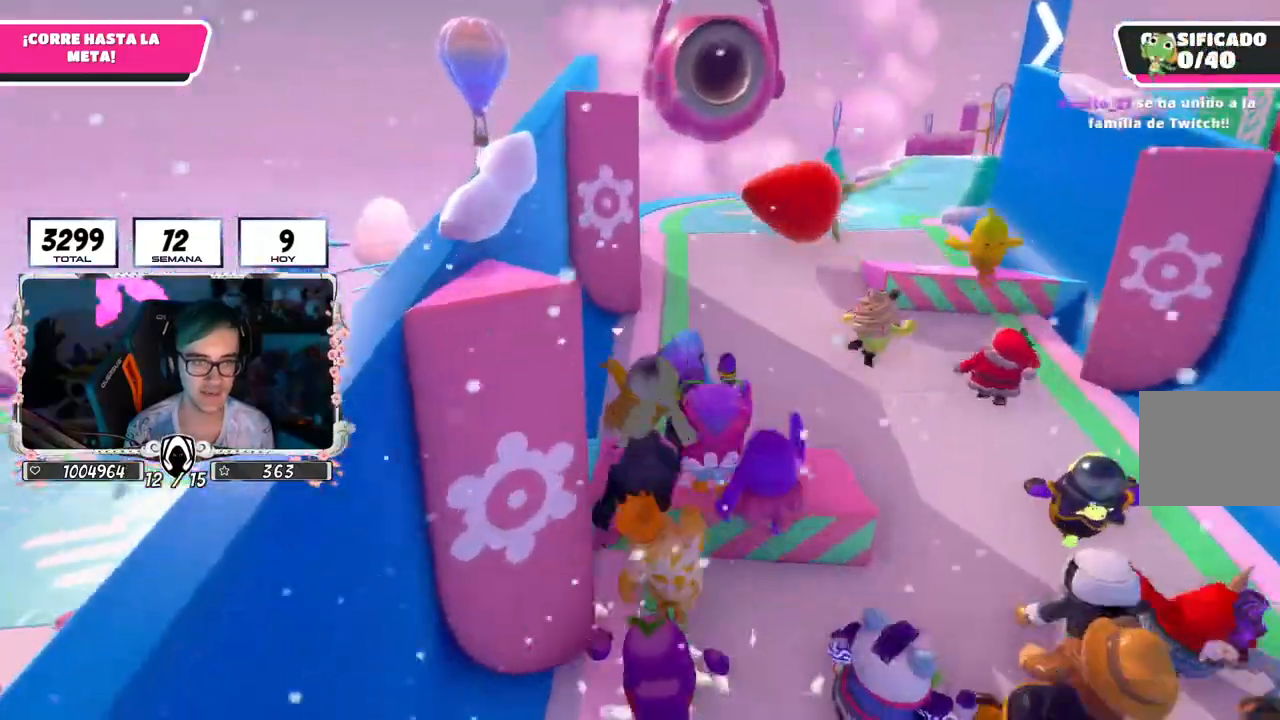
{"buttons": ["CROSS"], "left_stick": "up", "right_stick": "center", "events": []}
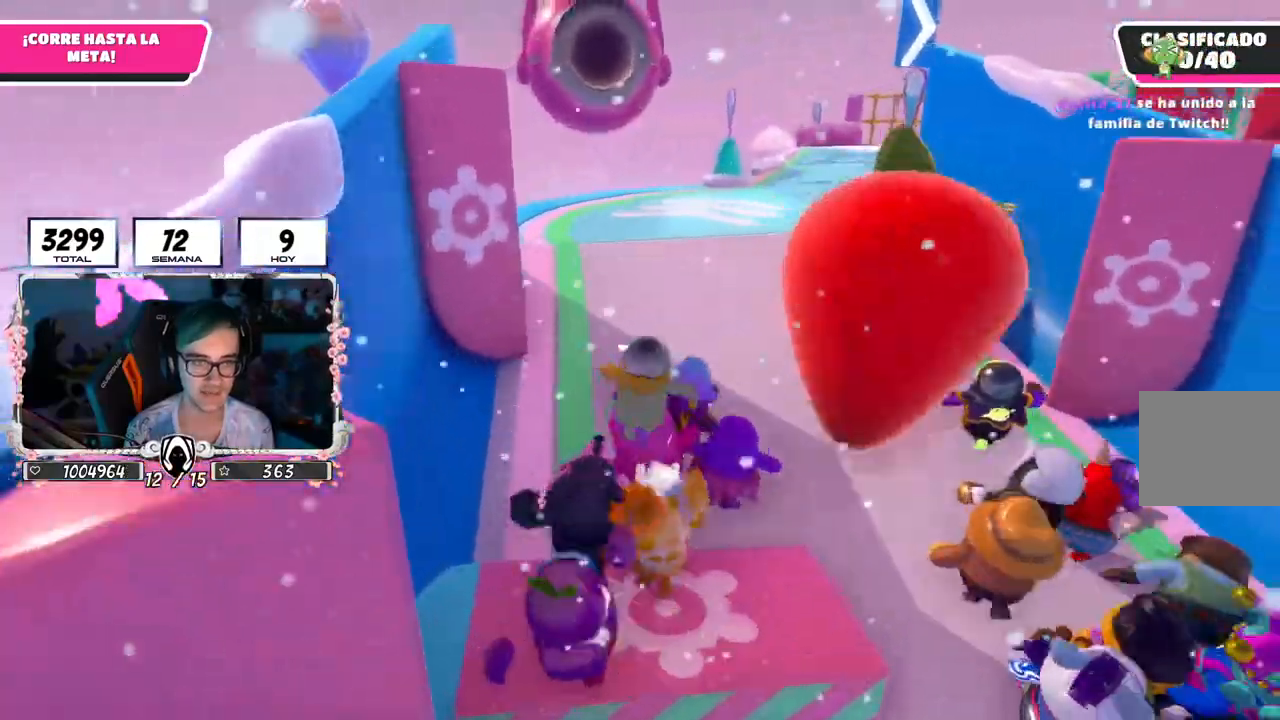
{"buttons": ["CROSS"], "left_stick": "up", "right_stick": "center", "events": [[184, "right_stick", "down"], [401, "right_stick", "center"]]}
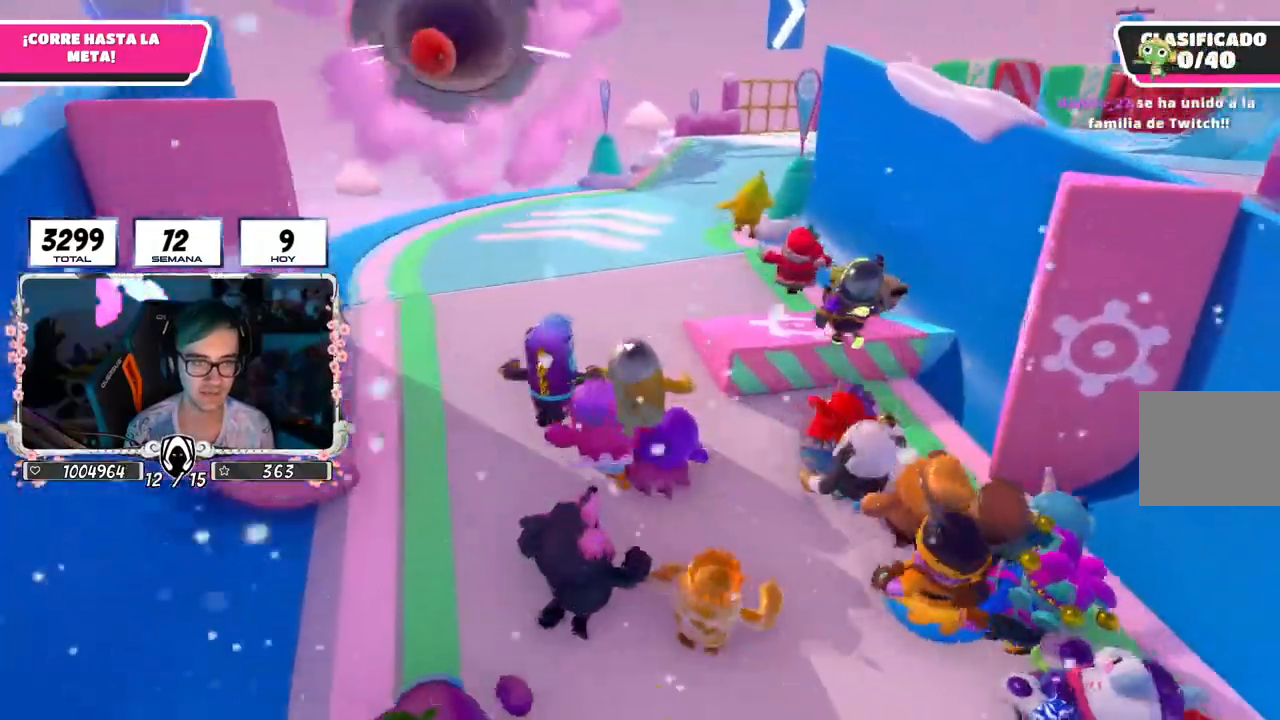
{"buttons": [], "left_stick": "up", "right_stick": "center", "events": [[217, "CROSS", "up"]]}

* * *

▶ WHAT YOU SHOULD DO: Every line above should be transcribed word for word; leave the pictures out.

▶ SOLUTION FOR THIS EXERCISE:
{"buttons": ["CROSS"], "left_stick": "up", "right_stick": "center", "events": []}
{"buttons": ["CROSS"], "left_stick": "up", "right_stick": "center", "events": [[184, "right_stick", "down"], [401, "right_stick", "center"]]}
{"buttons": [], "left_stick": "up", "right_stick": "center", "events": [[217, "CROSS", "up"]]}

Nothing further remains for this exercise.